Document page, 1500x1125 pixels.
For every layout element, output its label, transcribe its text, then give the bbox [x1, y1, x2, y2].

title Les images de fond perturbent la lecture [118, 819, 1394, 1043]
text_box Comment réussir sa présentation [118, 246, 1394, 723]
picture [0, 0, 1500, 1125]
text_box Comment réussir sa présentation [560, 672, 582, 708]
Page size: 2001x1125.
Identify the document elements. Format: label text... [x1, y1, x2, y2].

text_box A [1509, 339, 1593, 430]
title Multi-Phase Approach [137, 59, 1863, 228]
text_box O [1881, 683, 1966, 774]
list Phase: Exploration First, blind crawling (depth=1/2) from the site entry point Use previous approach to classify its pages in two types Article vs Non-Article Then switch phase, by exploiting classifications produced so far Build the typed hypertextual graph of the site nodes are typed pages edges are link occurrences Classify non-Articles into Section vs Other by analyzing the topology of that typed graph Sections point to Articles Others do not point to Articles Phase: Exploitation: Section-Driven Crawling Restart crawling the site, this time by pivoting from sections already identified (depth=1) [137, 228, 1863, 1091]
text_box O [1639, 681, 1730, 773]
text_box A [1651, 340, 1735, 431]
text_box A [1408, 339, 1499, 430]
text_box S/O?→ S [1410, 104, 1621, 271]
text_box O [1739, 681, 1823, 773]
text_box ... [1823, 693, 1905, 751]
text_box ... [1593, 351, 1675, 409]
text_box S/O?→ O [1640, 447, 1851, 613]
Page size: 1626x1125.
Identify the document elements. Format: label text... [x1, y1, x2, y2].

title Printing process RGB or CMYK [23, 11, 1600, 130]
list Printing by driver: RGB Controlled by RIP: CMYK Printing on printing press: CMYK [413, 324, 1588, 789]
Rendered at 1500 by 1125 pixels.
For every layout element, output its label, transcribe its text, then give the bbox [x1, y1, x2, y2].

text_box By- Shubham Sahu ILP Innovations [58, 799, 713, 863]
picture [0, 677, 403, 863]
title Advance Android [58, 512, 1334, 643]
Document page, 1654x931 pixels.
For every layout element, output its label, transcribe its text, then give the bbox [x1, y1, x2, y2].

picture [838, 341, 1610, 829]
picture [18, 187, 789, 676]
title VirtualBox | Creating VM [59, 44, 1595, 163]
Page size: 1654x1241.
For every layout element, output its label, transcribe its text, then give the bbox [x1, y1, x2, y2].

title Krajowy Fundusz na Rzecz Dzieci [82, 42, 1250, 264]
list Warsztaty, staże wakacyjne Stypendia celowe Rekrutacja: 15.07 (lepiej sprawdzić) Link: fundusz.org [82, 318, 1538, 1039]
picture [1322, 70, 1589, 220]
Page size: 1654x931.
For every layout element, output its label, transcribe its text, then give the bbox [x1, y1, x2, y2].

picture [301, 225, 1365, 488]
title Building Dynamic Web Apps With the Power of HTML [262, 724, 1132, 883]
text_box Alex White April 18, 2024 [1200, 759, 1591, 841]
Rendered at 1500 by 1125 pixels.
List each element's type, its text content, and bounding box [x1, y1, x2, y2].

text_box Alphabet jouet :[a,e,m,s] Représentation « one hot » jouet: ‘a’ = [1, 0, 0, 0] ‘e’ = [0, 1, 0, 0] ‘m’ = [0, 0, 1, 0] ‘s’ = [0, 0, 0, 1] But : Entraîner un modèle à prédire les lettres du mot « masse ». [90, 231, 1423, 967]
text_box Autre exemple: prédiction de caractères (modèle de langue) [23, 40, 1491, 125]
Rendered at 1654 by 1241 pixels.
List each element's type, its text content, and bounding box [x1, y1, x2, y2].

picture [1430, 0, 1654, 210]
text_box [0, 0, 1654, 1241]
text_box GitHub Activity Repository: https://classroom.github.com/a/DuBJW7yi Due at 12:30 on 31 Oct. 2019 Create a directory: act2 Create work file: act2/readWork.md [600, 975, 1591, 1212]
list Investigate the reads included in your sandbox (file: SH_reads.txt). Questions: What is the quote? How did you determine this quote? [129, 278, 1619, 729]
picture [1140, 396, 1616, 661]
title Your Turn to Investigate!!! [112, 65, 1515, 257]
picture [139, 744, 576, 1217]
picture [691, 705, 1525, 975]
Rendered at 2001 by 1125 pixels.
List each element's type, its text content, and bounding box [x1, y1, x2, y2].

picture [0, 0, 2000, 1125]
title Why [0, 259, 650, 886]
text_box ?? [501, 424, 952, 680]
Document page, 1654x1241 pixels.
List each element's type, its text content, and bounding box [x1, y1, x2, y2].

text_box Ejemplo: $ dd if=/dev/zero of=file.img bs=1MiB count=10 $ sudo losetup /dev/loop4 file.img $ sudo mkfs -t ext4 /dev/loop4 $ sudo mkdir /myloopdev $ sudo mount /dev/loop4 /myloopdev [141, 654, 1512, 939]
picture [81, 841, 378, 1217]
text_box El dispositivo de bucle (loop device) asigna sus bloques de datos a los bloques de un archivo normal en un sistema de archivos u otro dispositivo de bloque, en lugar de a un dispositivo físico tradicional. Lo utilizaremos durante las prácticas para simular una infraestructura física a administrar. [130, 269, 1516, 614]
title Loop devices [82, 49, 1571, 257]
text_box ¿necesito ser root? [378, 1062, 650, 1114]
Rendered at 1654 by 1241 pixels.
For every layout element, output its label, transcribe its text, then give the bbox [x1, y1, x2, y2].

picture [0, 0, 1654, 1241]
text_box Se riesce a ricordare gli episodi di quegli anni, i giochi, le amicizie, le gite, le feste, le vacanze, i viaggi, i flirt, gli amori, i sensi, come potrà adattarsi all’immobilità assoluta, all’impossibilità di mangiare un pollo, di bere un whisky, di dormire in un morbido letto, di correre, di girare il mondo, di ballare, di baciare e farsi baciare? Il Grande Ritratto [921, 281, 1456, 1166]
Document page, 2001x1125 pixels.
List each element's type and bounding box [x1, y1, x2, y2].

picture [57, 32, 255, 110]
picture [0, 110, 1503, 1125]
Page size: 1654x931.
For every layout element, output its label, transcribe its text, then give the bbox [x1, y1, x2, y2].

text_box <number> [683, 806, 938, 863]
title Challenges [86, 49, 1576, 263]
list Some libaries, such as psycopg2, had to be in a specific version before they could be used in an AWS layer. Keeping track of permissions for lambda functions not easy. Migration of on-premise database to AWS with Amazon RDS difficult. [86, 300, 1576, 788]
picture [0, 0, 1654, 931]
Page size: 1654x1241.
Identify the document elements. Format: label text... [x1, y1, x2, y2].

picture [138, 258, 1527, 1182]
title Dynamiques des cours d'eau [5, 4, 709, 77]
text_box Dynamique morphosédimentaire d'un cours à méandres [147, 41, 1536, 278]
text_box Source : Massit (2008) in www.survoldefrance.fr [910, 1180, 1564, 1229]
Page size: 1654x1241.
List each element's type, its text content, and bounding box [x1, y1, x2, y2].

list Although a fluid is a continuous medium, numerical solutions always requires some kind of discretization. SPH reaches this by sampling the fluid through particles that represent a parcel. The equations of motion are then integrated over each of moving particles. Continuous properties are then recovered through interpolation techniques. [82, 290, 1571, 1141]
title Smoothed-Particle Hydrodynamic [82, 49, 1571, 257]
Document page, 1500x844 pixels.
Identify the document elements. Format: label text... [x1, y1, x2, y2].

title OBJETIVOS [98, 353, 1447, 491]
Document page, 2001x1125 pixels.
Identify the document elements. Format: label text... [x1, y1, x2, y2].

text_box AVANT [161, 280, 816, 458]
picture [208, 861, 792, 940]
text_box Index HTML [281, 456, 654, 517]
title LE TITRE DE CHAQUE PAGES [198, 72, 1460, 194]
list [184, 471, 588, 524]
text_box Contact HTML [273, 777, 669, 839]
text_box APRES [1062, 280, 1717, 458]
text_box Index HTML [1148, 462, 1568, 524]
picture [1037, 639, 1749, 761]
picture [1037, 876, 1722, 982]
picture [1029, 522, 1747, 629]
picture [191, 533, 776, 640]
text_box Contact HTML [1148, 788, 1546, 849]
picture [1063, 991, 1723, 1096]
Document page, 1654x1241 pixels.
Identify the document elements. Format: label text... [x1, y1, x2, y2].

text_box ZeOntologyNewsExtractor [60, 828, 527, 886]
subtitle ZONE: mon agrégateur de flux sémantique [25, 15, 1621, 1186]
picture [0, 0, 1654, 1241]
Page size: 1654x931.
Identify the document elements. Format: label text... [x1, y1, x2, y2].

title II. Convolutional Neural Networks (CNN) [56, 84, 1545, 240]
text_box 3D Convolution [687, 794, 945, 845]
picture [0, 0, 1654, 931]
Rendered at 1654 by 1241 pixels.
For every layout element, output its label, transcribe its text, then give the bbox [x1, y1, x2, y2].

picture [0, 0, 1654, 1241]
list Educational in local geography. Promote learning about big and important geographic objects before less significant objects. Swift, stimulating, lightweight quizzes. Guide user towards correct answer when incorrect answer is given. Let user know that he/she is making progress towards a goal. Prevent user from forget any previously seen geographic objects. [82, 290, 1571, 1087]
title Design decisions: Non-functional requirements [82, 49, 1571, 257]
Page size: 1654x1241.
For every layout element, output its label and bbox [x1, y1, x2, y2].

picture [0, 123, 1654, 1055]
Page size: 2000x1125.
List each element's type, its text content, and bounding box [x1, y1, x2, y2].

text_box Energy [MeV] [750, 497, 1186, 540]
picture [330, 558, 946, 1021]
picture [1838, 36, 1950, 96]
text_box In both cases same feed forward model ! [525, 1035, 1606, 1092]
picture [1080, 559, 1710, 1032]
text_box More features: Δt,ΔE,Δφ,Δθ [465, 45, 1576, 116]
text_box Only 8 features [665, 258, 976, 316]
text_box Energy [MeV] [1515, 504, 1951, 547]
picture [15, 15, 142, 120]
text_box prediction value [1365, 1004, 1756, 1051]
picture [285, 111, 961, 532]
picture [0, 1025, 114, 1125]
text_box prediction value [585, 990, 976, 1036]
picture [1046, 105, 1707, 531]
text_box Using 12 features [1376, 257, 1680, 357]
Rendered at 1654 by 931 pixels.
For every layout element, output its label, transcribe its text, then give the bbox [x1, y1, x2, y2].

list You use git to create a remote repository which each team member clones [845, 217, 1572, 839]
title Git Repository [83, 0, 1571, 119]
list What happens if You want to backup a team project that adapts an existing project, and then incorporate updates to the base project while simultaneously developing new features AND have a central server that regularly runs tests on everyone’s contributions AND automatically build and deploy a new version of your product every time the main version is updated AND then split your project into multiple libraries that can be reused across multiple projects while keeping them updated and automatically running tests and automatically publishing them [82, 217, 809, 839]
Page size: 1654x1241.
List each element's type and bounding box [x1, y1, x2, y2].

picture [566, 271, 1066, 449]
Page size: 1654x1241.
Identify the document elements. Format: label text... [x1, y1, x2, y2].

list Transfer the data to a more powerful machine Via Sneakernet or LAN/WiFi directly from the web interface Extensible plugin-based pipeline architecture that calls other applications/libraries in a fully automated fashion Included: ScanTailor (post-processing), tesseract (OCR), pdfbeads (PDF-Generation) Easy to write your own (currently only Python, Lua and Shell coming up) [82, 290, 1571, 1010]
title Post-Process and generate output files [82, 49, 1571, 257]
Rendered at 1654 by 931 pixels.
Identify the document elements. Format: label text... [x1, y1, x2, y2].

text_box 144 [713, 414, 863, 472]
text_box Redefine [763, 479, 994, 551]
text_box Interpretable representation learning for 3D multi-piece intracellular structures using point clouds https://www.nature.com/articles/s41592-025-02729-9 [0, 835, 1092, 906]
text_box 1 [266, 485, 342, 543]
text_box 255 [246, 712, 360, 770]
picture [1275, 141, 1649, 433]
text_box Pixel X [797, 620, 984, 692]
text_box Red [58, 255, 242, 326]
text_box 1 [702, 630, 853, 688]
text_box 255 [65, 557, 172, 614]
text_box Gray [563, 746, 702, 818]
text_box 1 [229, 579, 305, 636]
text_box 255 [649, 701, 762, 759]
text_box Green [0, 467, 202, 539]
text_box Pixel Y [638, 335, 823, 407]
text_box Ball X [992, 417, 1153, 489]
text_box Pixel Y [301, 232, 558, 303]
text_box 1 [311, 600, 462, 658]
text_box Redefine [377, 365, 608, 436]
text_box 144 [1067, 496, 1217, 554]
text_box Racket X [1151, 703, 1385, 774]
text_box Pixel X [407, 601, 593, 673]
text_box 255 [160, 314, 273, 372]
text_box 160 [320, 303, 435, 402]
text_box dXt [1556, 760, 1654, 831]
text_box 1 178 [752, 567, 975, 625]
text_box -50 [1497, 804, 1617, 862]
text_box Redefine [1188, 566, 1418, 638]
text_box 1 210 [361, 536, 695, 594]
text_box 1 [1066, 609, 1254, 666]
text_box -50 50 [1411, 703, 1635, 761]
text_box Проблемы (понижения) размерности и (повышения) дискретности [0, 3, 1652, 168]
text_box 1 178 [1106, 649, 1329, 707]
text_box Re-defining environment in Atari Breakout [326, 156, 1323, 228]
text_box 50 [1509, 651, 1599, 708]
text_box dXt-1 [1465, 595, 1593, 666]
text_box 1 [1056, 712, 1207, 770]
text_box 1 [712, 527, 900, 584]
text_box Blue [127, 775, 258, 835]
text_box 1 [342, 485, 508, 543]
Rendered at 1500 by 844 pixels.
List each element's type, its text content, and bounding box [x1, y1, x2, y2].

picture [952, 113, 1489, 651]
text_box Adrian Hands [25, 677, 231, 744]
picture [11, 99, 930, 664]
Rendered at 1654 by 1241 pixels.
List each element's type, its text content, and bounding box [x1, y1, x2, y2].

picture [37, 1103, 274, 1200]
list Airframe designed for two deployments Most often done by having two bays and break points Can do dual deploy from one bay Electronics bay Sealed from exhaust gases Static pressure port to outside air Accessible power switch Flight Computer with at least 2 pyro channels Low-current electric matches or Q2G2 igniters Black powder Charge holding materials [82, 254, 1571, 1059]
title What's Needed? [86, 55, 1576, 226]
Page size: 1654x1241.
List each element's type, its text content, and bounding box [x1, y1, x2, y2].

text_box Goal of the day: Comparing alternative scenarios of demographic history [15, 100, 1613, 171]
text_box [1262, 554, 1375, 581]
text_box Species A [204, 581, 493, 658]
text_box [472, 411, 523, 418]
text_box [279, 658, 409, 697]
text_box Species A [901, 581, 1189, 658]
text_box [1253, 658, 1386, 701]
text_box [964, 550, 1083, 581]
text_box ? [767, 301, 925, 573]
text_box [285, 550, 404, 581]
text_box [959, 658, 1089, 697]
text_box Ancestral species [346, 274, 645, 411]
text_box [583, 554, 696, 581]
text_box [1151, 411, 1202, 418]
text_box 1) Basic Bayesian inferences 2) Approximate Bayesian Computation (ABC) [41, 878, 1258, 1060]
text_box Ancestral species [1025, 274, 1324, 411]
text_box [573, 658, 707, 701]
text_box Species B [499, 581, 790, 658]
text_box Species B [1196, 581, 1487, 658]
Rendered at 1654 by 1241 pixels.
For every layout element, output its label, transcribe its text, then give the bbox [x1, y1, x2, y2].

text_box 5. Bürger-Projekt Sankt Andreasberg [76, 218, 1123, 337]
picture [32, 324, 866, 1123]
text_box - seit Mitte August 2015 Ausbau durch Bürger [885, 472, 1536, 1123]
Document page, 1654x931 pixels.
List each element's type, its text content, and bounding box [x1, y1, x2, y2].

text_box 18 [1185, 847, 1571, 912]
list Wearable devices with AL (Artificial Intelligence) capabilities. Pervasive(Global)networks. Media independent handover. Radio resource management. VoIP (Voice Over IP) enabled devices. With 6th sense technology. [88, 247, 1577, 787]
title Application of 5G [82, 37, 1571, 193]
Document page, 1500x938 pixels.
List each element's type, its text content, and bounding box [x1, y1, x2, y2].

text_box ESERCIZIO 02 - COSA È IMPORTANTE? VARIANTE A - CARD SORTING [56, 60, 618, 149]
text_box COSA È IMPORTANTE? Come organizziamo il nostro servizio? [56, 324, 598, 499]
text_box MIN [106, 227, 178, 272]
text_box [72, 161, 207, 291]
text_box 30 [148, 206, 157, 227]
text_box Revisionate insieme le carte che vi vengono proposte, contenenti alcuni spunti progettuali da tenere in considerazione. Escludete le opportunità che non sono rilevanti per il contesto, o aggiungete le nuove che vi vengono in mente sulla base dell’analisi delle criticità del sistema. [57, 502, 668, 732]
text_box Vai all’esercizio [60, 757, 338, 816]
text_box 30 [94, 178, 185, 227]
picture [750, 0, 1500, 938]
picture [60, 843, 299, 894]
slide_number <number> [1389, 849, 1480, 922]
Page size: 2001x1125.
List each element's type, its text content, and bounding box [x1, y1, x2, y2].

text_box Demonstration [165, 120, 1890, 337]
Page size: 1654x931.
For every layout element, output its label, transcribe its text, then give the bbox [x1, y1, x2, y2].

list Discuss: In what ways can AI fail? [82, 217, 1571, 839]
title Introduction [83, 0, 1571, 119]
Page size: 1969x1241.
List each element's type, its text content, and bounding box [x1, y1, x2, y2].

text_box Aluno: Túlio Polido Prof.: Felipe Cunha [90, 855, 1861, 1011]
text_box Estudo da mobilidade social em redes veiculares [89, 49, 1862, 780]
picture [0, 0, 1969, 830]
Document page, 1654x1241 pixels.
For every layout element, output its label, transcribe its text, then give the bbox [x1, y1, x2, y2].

- - - - -

▶ _Problem_: Revise the records from the line containing "Page size: 2000x1125." down to the line containing "picture [1080, 559, 1710, 1032]", changing "bounding box" to "enclosing box" and leaving everything else in those lines unchanged. Give back only those lines.

▶ _Answer to the task_:
Page size: 2000x1125.
List each element's type, its text content, and enclosing box [x1, y1, x2, y2].

text_box Energy [MeV] [750, 497, 1186, 540]
picture [330, 558, 946, 1021]
picture [1838, 36, 1950, 96]
text_box In both cases same feed forward model ! [525, 1035, 1606, 1092]
picture [1080, 559, 1710, 1032]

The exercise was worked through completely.